-------- Information --------

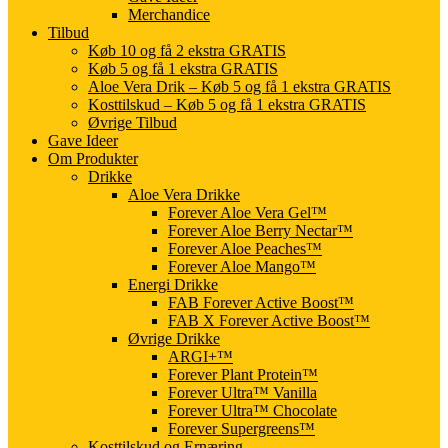
Merchandice
Tilbud
Køb 10 og få 2 ekstra GRATIS
Køb 5 og få 1 ekstra GRATIS
Aloe Vera Drik – Køb 5 og få 1 ekstra GRATIS
Kosttilskud – Køb 5 og få 1 ekstra GRATIS
Øvrige Tilbud
Gave Ideer
Om Produkter
Drikke
Aloe Vera Drikke
Forever Aloe Vera Gel™
Forever Aloe Berry Nectar™
Forever Aloe Peaches™
Forever Aloe Mango™
Energi Drikke
FAB Forever Active Boost™
FAB X Forever Active Boost™
Øvrige Drikke
ARGI+™
Forever Plant Protein™
Forever Ultra™ Vanilla
Forever Ultra™ Chocolate
Forever Supergreens™
Kosttilskud og Ernæring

--------

Required work
Although the records above contain pictures, output every line exactly and leave the pictures out.

Your solution
Merchandice
Tilbud
Køb 10 og få 2 ekstra GRATIS
Køb 5 og få 1 ekstra GRATIS
Aloe Vera Drik – Køb 5 og få 1 ekstra GRATIS
Kosttilskud – Køb 5 og få 1 ekstra GRATIS
Øvrige Tilbud
Gave Ideer
Om Produkter
Drikke
Aloe Vera Drikke
Forever Aloe Vera Gel™
Forever Aloe Berry Nectar™
Forever Aloe Peaches™
Forever Aloe Mango™
Energi Drikke
FAB Forever Active Boost™
FAB X Forever Active Boost™
Øvrige Drikke
ARGI+™
Forever Plant Protein™
Forever Ultra™ Vanilla
Forever Ultra™ Chocolate
Forever Supergreens™
Kosttilskud og Ernæring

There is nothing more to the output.